Ma, uscendo dagli schematismi dei dispositivi, non possiamo ignorare che questo è il decennio della serialità televisiva. E che il cinema dei sentimenti annaspa, alla disperata ricerca della fiducia da parte di un pubblico abituato a seguire molte stagioni appresso a personaggi scritti ora divinamente ora con l’accetta. Non a caso il mélo degli anni Dieci è soprattutto appannaggio dei teen, con temi talmente grandi da essere inevitabilmente commoventi: i primi amori, le prime volte, le malattie incurabili, le morti degli adolescenti.
La vita in un attimo è un’operazione confusionaria. Se da una parte l’idea di portare il cinema il creatore e dunque il mondo di una delle serie mélo più importanti degli ultimi anni, il Dan Fogelman di This Is Us, è una mossa intelligente per intercettare quel pubblico disponibile ad affezionarsi a storie che toccano il cuore, dall’altra è un mezzo suicidio limitare quel tipo di narrazione e universo nell’arco di due ore in cui, appunto, accade di tutto e senza troppo senno.
L’intuizione del mosaico, non nuova, ha pur sempre una sua efficacia: due macrostorie separate destinate a incrociarsi in una terza storia a dispetto della credibilità (perché? perché è giusto così). La prima è quella di un quarantenne depresso che ricostruisce la sua triste vicenda matrimoniale nello studio della psicanalista; la seconda riguarda una coppia di lavoratori andalusi e il loro carismatico padrone, diventata figura di riferimento per il loro figlioletto; nella terza, quest’ultimo, ormai studente a New York, incontra una ragazza…
Più che avvicinarsi alla suggestione di un romanzo popolare per immagini, la suddivisione in capitoli sembra condensare le ipotetiche puntate di una serie dal respiro più largo, come se il film fosse un fotoromanzo sfogliato per noia, oppure, meglio, un montaggio frettoloso.
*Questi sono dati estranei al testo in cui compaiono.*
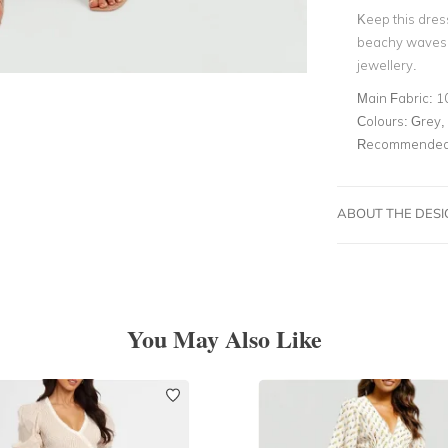
Keep this dres
beachy waves, 
jewellery.
Main Fabric:
1
Colours:
Grey, 
Recommended 
ABOUT THE DES
You May Also Like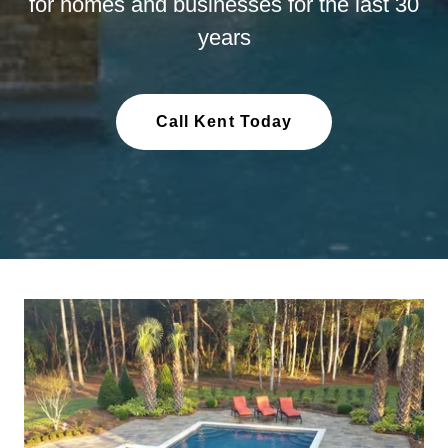
for homes and businesses for the last 30
years
Call Kent Today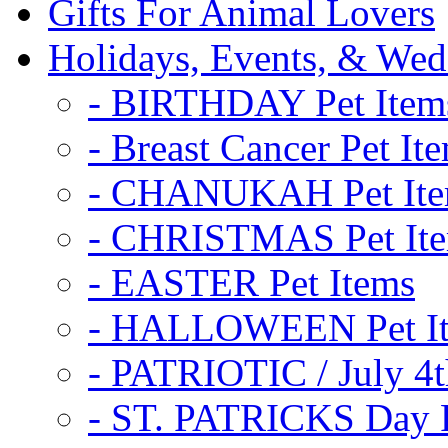
Gifts For Animal Lovers
Holidays, Events, & Wed
- BIRTHDAY Pet Item
- Breast Cancer Pet It
- CHANUKAH Pet It
- CHRISTMAS Pet It
- EASTER Pet Items
- HALLOWEEN Pet I
- PATRIOTIC / July 4t
- ST. PATRICKS Day P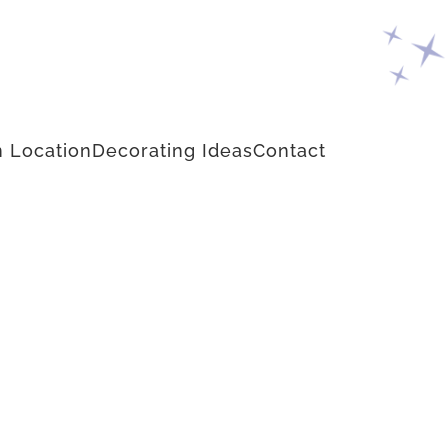
 Location
Decorating Ideas
Contact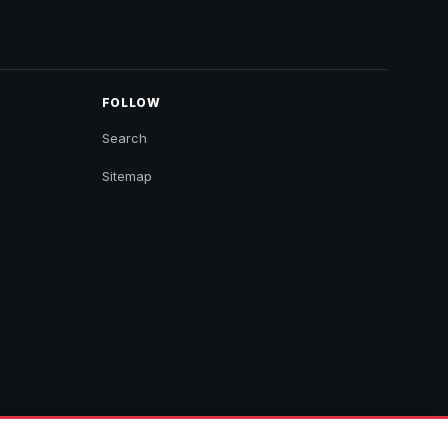
FOLLOW
Search
Sitemap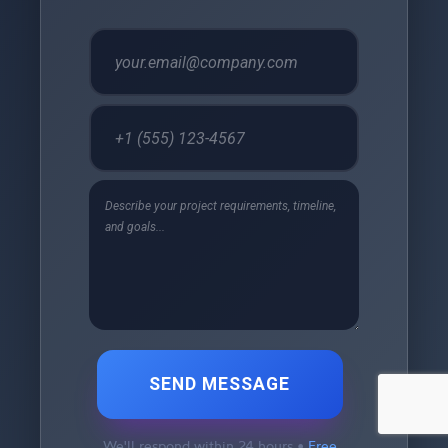
SEND MESSAGE
We'll respond within 24 hours •
Free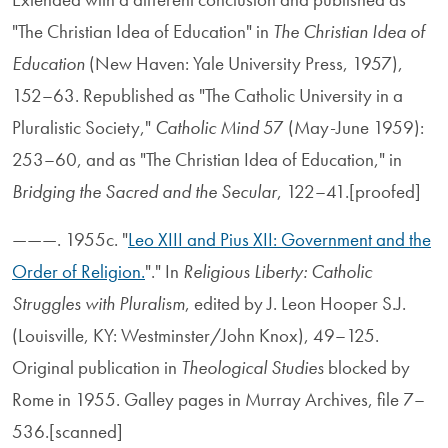
"The Christian Idea of Education" in
The Christian Idea of
Education
(New Haven: Yale University Press, 1957),
152–63. Republished as "The Catholic University in a
Pluralistic Society,"
Catholic Mind
57 (May-June 1959):
253–60, and as "The Christian Idea of Education," in
Bridging the Sacred and the Secular
, 122–41.[proofed]
———. 1955c. "
Leo XIII and Pius XII: Government and the
Order of Religion.
"." In
Religious Liberty: Catholic
Struggles with Pluralism
, edited by J. Leon Hooper S.J.
(Louisville, KY: Westminster/John Knox), 49–125.
Original publication in
Theological Studies
blocked by
Rome in 1955. Galley pages in Murray Archives, file 7–
536.[scanned]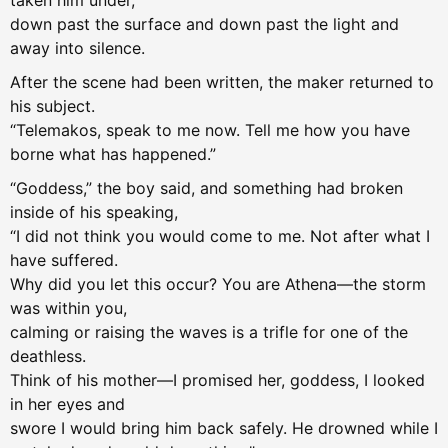
taken him under,
down past the surface and down past the light and
away into silence.
After the scene had been written, the maker returned to
his subject.
“Telemakos, speak to me now. Tell me how you have
borne what has happened.”
“Goddess,” the boy said, and something had broken
inside of his speaking,
“I did not think you would come to me. Not after what I
have suffered.
Why did you let this occur? You are Athena—the storm
was within you,
calming or raising the waves is a trifle for one of the
deathless.
Think of his mother—I promised her, goddess, I looked
in her eyes and
swore I would bring him back safely. He drowned while I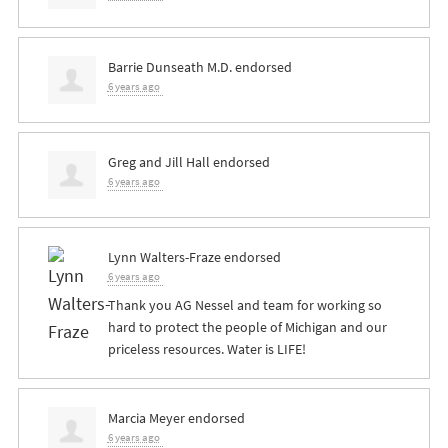
Barrie Dunseath M.D.
endorsed
6 years ago
Greg and Jill Hall
endorsed
6 years ago
Lynn Walters-Fraze
endorsed
6 years ago
Thank you AG Nessel and team for working so
hard to protect the people of Michigan and our
priceless resources. Water is
LIFE
!
Marcia Meyer
endorsed
6 years ago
In realtà, ironicamente, questo aspetto non collima con l’adesione a un ritmo meno faticoso di quanto Fogelman riesce a trasmettere, trovando solo nelle canzoni di Bob Dylan un leitmotiv fin troppo teorico e telefonato.
E se l’inizio con l’esplicito benché un po’ lezioso ricorso al discorso sul narrare sembra tuttavia incanalare il film in un territorio a metà tra il divertissment e la serietà (belli i momenti tra il nonno Mandy Patinkin e la nipote cresciuta nel dolore), complice il confronto tra il protagonista e la psicanalista (si può sprecare Annette Bening così a mezzo servizio?), il passaggio alle cartoline andaluse è brusco e noioso, anche per via di un Antonio Banderas sbrigliato senza criterio in un monologo sostanzialmente superfluo.
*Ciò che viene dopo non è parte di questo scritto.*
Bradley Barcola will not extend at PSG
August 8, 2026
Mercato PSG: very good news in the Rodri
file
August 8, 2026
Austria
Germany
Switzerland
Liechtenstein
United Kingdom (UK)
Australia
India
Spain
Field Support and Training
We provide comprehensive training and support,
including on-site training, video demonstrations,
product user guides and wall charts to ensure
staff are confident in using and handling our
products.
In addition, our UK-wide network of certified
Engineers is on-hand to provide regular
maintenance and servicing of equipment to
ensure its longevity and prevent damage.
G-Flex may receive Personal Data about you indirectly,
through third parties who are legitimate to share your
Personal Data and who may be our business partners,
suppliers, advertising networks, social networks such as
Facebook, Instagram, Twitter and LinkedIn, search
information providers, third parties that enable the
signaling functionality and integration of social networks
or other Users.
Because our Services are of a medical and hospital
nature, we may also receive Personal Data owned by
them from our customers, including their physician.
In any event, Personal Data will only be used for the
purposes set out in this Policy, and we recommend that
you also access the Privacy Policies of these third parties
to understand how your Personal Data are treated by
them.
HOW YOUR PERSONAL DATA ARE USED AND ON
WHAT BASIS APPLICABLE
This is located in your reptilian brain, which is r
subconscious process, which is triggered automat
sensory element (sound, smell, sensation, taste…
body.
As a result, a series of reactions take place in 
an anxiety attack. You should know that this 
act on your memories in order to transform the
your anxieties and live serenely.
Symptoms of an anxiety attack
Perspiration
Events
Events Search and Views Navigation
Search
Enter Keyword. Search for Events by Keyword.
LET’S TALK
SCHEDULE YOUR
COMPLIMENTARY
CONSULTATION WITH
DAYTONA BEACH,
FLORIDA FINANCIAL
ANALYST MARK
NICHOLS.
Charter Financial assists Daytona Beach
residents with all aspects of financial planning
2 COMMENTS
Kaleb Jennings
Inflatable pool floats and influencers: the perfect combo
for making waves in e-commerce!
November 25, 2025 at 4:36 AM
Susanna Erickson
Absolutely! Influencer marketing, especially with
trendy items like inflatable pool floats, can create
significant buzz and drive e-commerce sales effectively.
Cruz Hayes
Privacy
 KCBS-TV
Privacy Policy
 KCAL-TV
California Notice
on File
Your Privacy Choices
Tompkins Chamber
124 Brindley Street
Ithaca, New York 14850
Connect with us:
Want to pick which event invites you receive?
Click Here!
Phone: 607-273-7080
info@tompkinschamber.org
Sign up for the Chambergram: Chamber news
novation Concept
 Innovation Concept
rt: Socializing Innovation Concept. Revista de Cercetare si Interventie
A suo modo interessante per quel che avrebbe potuto esprimere nel dosare le modalità del narrare, La vita in un attimo sembra soprattutto l’occasione sprecata sia di riportare al cinema un tipo di narrazione ormai rinchiusa solo nelle maglie larghe della serialità sia di creare un supremo guilty pleasure dove tutto è meravigliosamente esagerato. Resta la buona resa di attori che gigioneggiano alla grande, su tutti Oscar Isaac consapevole del generale flirting with disaster e che quindi se la sbriga tra sguardi languidi e malinconici sorrisi.